Rewrite the records below with every "Page size" swapped for "Image size", leaving everything else unchanged.

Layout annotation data

— BEGIN —

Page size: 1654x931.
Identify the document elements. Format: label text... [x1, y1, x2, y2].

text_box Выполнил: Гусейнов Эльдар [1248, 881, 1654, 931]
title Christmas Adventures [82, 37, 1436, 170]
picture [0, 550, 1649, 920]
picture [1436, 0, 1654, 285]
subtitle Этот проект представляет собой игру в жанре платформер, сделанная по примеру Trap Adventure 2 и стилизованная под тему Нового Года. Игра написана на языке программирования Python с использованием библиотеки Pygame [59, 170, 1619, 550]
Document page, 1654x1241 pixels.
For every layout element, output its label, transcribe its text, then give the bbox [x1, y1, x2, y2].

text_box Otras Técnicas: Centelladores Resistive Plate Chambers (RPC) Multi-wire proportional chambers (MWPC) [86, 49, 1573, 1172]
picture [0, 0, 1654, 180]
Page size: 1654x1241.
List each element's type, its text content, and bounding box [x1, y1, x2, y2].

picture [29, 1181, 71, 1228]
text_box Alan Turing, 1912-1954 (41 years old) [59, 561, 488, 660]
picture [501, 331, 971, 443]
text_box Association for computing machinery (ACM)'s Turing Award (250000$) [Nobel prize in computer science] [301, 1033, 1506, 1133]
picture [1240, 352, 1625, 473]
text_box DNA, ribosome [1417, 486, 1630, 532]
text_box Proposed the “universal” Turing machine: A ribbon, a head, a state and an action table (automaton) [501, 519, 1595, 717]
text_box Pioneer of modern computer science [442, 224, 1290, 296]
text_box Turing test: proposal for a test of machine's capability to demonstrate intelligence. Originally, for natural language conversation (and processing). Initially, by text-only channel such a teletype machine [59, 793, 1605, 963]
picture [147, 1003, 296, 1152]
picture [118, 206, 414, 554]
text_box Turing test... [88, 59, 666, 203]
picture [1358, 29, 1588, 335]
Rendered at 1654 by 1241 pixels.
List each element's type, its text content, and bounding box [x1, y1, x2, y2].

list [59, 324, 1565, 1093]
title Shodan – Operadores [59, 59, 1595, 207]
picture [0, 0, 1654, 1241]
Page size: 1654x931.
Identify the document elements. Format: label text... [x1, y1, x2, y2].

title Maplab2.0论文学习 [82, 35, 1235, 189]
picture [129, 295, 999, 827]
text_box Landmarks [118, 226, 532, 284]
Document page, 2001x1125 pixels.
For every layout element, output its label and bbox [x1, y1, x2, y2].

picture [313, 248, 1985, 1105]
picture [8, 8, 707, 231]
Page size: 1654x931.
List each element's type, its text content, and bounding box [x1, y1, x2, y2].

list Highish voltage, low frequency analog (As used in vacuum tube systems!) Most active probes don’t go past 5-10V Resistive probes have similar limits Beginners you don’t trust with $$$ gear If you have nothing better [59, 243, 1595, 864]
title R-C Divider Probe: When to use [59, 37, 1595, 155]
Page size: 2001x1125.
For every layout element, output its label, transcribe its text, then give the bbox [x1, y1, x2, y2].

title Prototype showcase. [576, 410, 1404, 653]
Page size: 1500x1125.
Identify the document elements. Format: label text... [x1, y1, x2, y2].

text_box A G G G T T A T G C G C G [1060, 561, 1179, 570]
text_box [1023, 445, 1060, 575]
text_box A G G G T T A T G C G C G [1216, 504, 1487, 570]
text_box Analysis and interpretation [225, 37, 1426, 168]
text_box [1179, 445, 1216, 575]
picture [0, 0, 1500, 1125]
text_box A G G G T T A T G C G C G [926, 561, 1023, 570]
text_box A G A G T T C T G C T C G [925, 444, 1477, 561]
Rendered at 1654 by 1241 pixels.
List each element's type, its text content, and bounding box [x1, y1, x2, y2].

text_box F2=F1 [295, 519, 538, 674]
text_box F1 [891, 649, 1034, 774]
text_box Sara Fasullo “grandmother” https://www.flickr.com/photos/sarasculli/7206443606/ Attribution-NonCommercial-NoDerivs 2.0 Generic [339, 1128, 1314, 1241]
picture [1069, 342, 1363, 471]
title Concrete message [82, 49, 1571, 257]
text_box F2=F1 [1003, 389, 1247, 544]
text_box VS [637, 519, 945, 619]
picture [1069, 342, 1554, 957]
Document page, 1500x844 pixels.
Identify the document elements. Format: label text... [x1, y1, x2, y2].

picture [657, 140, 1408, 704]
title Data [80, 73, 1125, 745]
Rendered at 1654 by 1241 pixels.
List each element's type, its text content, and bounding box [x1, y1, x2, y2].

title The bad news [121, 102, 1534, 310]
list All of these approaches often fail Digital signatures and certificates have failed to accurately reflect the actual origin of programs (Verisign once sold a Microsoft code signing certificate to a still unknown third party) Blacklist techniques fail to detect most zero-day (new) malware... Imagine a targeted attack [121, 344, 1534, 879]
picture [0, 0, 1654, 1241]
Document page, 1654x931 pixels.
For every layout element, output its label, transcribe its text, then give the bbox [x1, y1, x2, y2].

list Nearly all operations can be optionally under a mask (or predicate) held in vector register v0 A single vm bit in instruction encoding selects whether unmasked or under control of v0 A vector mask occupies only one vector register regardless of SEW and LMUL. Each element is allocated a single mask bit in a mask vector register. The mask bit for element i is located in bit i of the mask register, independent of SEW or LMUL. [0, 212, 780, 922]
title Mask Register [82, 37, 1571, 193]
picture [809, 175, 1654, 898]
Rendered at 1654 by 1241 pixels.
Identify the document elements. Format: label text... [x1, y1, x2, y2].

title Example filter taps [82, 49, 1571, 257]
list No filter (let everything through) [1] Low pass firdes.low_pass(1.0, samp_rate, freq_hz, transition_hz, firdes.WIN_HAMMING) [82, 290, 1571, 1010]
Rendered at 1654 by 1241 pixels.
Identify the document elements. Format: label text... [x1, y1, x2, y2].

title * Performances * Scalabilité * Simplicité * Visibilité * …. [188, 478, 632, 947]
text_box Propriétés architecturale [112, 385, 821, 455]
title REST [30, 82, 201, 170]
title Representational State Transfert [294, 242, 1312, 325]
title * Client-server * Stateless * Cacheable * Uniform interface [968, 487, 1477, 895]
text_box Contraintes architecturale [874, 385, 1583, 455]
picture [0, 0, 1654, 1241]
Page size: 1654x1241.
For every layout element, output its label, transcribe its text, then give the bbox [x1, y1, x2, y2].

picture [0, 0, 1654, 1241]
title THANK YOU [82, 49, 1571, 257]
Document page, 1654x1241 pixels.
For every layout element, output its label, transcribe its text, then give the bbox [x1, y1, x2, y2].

— END —

Problem solution ▸
Image size: 1654x931.
Identify the document elements. Format: label text... [x1, y1, x2, y2].

text_box Выполнил: Гусейнов Эльдар [1248, 881, 1654, 931]
title Christmas Adventures [82, 37, 1436, 170]
picture [0, 550, 1649, 920]
picture [1436, 0, 1654, 285]
subtitle Этот проект представляет собой игру в жанре платформер, сделанная по примеру Trap Adventure 2 и стилизованная под тему Нового Года. Игра написана на языке программирования Python с использованием библиотеки Pygame [59, 170, 1619, 550]
Document page, 1654x1241 pixels.
For every layout element, output its label, transcribe its text, then give the bbox [x1, y1, x2, y2].

text_box Otras Técnicas: Centelladores Resistive Plate Chambers (RPC) Multi-wire proportional chambers (MWPC) [86, 49, 1573, 1172]
picture [0, 0, 1654, 180]
Image size: 1654x1241.
List each element's type, its text content, and bounding box [x1, y1, x2, y2].

picture [29, 1181, 71, 1228]
text_box Alan Turing, 1912-1954 (41 years old) [59, 561, 488, 660]
picture [501, 331, 971, 443]
text_box Association for computing machinery (ACM)'s Turing Award (250000$) [Nobel prize in computer science] [301, 1033, 1506, 1133]
picture [1240, 352, 1625, 473]
text_box DNA, ribosome [1417, 486, 1630, 532]
text_box Proposed the “universal” Turing machine: A ribbon, a head, a state and an action table (automaton) [501, 519, 1595, 717]
text_box Pioneer of modern computer science [442, 224, 1290, 296]
text_box Turing test: proposal for a test of machine's capability to demonstrate intelligence. Originally, for natural language conversation (and processing). Initially, by text-only channel such a teletype machine [59, 793, 1605, 963]
picture [147, 1003, 296, 1152]
picture [118, 206, 414, 554]
text_box Turing test... [88, 59, 666, 203]
picture [1358, 29, 1588, 335]
Rendered at 1654 by 1241 pixels.
List each element's type, its text content, and bounding box [x1, y1, x2, y2].

list [59, 324, 1565, 1093]
title Shodan – Operadores [59, 59, 1595, 207]
picture [0, 0, 1654, 1241]
Image size: 1654x931.
Identify the document elements. Format: label text... [x1, y1, x2, y2].

title Maplab2.0论文学习 [82, 35, 1235, 189]
picture [129, 295, 999, 827]
text_box Landmarks [118, 226, 532, 284]
Document page, 2001x1125 pixels.
For every layout element, output its label and bbox [x1, y1, x2, y2].

picture [313, 248, 1985, 1105]
picture [8, 8, 707, 231]
Image size: 1654x931.
List each element's type, its text content, and bounding box [x1, y1, x2, y2].

list Highish voltage, low frequency analog (As used in vacuum tube systems!) Most active probes don’t go past 5-10V Resistive probes have similar limits Beginners you don’t trust with $$$ gear If you have nothing better [59, 243, 1595, 864]
title R-C Divider Probe: When to use [59, 37, 1595, 155]
Image size: 2001x1125.
For every layout element, output its label, transcribe its text, then give the bbox [x1, y1, x2, y2].

title Prototype showcase. [576, 410, 1404, 653]
Image size: 1500x1125.
Identify the document elements. Format: label text... [x1, y1, x2, y2].

text_box A G G G T T A T G C G C G [1060, 561, 1179, 570]
text_box [1023, 445, 1060, 575]
text_box A G G G T T A T G C G C G [1216, 504, 1487, 570]
text_box Analysis and interpretation [225, 37, 1426, 168]
text_box [1179, 445, 1216, 575]
picture [0, 0, 1500, 1125]
text_box A G G G T T A T G C G C G [926, 561, 1023, 570]
text_box A G A G T T C T G C T C G [925, 444, 1477, 561]
Rendered at 1654 by 1241 pixels.
List each element's type, its text content, and bounding box [x1, y1, x2, y2].

text_box F2=F1 [295, 519, 538, 674]
text_box F1 [891, 649, 1034, 774]
text_box Sara Fasullo “grandmother” https://www.flickr.com/photos/sarasculli/7206443606/ Attribution-NonCommercial-NoDerivs 2.0 Generic [339, 1128, 1314, 1241]
picture [1069, 342, 1363, 471]
title Concrete message [82, 49, 1571, 257]
text_box F2=F1 [1003, 389, 1247, 544]
text_box VS [637, 519, 945, 619]
picture [1069, 342, 1554, 957]
Document page, 1500x844 pixels.
Identify the document elements. Format: label text... [x1, y1, x2, y2].

picture [657, 140, 1408, 704]
title Data [80, 73, 1125, 745]
Rendered at 1654 by 1241 pixels.
List each element's type, its text content, and bounding box [x1, y1, x2, y2].

title The bad news [121, 102, 1534, 310]
list All of these approaches often fail Digital signatures and certificates have failed to accurately reflect the actual origin of programs (Verisign once sold a Microsoft code signing certificate to a still unknown third party) Blacklist techniques fail to detect most zero-day (new) malware... Imagine a targeted attack [121, 344, 1534, 879]
picture [0, 0, 1654, 1241]
Document page, 1654x931 pixels.
For every layout element, output its label, transcribe its text, then give the bbox [x1, y1, x2, y2].

list Nearly all operations can be optionally under a mask (or predicate) held in vector register v0 A single vm bit in instruction encoding selects whether unmasked or under control of v0 A vector mask occupies only one vector register regardless of SEW and LMUL. Each element is allocated a single mask bit in a mask vector register. The mask bit for element i is located in bit i of the mask register, independent of SEW or LMUL. [0, 212, 780, 922]
title Mask Register [82, 37, 1571, 193]
picture [809, 175, 1654, 898]
Rendered at 1654 by 1241 pixels.
Identify the document elements. Format: label text... [x1, y1, x2, y2].

title Example filter taps [82, 49, 1571, 257]
list No filter (let everything through) [1] Low pass firdes.low_pass(1.0, samp_rate, freq_hz, transition_hz, firdes.WIN_HAMMING) [82, 290, 1571, 1010]
Rendered at 1654 by 1241 pixels.
Identify the document elements. Format: label text... [x1, y1, x2, y2].

title * Performances * Scalabilité * Simplicité * Visibilité * …. [188, 478, 632, 947]
text_box Propriétés architecturale [112, 385, 821, 455]
title REST [30, 82, 201, 170]
title Representational State Transfert [294, 242, 1312, 325]
title * Client-server * Stateless * Cacheable * Uniform interface [968, 487, 1477, 895]
text_box Contraintes architecturale [874, 385, 1583, 455]
picture [0, 0, 1654, 1241]
Image size: 1654x1241.
For every layout element, output its label, transcribe its text, then give the bbox [x1, y1, x2, y2].

picture [0, 0, 1654, 1241]
title THANK YOU [82, 49, 1571, 257]
Document page, 1654x1241 pixels.
For every layout element, output its label, transcribe its text, then give the bbox [x1, y1, x2, y2].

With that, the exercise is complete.